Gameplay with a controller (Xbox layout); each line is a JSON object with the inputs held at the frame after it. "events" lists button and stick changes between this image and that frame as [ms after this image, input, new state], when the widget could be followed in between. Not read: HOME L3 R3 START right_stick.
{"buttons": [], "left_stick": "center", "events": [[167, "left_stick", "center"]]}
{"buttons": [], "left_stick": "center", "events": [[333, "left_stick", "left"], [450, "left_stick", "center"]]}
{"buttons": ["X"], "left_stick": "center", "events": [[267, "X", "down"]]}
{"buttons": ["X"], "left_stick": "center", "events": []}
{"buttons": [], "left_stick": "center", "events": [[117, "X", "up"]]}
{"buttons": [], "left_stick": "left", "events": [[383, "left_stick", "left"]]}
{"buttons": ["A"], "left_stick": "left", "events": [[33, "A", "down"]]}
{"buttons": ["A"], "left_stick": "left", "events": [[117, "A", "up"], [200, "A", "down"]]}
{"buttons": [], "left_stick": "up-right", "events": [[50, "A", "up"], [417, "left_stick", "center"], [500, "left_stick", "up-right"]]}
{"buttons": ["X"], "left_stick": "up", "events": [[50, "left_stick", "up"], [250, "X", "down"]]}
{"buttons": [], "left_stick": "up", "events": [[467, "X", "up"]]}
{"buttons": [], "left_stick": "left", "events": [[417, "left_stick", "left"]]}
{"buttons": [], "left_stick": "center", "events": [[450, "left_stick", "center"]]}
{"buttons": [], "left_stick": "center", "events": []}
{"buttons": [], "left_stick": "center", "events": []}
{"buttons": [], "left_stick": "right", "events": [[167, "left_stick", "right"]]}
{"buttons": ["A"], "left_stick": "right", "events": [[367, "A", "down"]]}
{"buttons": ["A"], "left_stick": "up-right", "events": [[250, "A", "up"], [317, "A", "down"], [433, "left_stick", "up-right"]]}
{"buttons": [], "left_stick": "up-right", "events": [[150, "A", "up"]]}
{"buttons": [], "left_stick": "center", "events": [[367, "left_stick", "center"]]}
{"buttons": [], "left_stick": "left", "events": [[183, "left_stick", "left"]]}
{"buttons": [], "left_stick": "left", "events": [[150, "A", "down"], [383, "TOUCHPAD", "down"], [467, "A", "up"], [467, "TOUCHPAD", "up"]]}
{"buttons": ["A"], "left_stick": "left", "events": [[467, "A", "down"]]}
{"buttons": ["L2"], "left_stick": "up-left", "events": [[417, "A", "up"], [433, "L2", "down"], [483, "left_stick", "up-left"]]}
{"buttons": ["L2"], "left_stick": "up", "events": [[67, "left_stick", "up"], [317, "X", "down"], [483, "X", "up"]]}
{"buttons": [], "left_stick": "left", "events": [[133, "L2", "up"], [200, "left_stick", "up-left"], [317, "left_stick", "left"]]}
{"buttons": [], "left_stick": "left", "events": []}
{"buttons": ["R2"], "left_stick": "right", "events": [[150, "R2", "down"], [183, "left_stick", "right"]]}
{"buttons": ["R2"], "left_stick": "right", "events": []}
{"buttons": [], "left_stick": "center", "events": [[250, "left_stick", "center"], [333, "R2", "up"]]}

* [WHAT IS BEING ASKED] Each line of the listing is to be repeated without alteration.

* [TASK ANSWER]
Gameplay with a controller (Xbox layout); each line is a JSON object with the inputs held at the frame after it. "events" lists button and stick changes between this image and that frame as [ms after this image, input, new state], when the widget could be followed in between. Not read: HOME L3 R3 START right_stick.
{"buttons": [], "left_stick": "center", "events": [[167, "left_stick", "center"]]}
{"buttons": [], "left_stick": "center", "events": [[333, "left_stick", "left"], [450, "left_stick", "center"]]}
{"buttons": ["X"], "left_stick": "center", "events": [[267, "X", "down"]]}
{"buttons": ["X"], "left_stick": "center", "events": []}
{"buttons": [], "left_stick": "center", "events": [[117, "X", "up"]]}
{"buttons": [], "left_stick": "left", "events": [[383, "left_stick", "left"]]}
{"buttons": ["A"], "left_stick": "left", "events": [[33, "A", "down"]]}
{"buttons": ["A"], "left_stick": "left", "events": [[117, "A", "up"], [200, "A", "down"]]}
{"buttons": [], "left_stick": "up-right", "events": [[50, "A", "up"], [417, "left_stick", "center"], [500, "left_stick", "up-right"]]}
{"buttons": ["X"], "left_stick": "up", "events": [[50, "left_stick", "up"], [250, "X", "down"]]}
{"buttons": [], "left_stick": "up", "events": [[467, "X", "up"]]}
{"buttons": [], "left_stick": "left", "events": [[417, "left_stick", "left"]]}
{"buttons": [], "left_stick": "center", "events": [[450, "left_stick", "center"]]}
{"buttons": [], "left_stick": "center", "events": []}
{"buttons": [], "left_stick": "center", "events": []}
{"buttons": [], "left_stick": "right", "events": [[167, "left_stick", "right"]]}
{"buttons": ["A"], "left_stick": "right", "events": [[367, "A", "down"]]}
{"buttons": ["A"], "left_stick": "up-right", "events": [[250, "A", "up"], [317, "A", "down"], [433, "left_stick", "up-right"]]}
{"buttons": [], "left_stick": "up-right", "events": [[150, "A", "up"]]}
{"buttons": [], "left_stick": "center", "events": [[367, "left_stick", "center"]]}
{"buttons": [], "left_stick": "left", "events": [[183, "left_stick", "left"]]}
{"buttons": [], "left_stick": "left", "events": [[150, "A", "down"], [383, "TOUCHPAD", "down"], [467, "A", "up"], [467, "TOUCHPAD", "up"]]}
{"buttons": ["A"], "left_stick": "left", "events": [[467, "A", "down"]]}
{"buttons": ["L2"], "left_stick": "up-left", "events": [[417, "A", "up"], [433, "L2", "down"], [483, "left_stick", "up-left"]]}
{"buttons": ["L2"], "left_stick": "up", "events": [[67, "left_stick", "up"], [317, "X", "down"], [483, "X", "up"]]}
{"buttons": [], "left_stick": "left", "events": [[133, "L2", "up"], [200, "left_stick", "up-left"], [317, "left_stick", "left"]]}
{"buttons": [], "left_stick": "left", "events": []}
{"buttons": ["R2"], "left_stick": "right", "events": [[150, "R2", "down"], [183, "left_stick", "right"]]}
{"buttons": ["R2"], "left_stick": "right", "events": []}
{"buttons": [], "left_stick": "center", "events": [[250, "left_stick", "center"], [333, "R2", "up"]]}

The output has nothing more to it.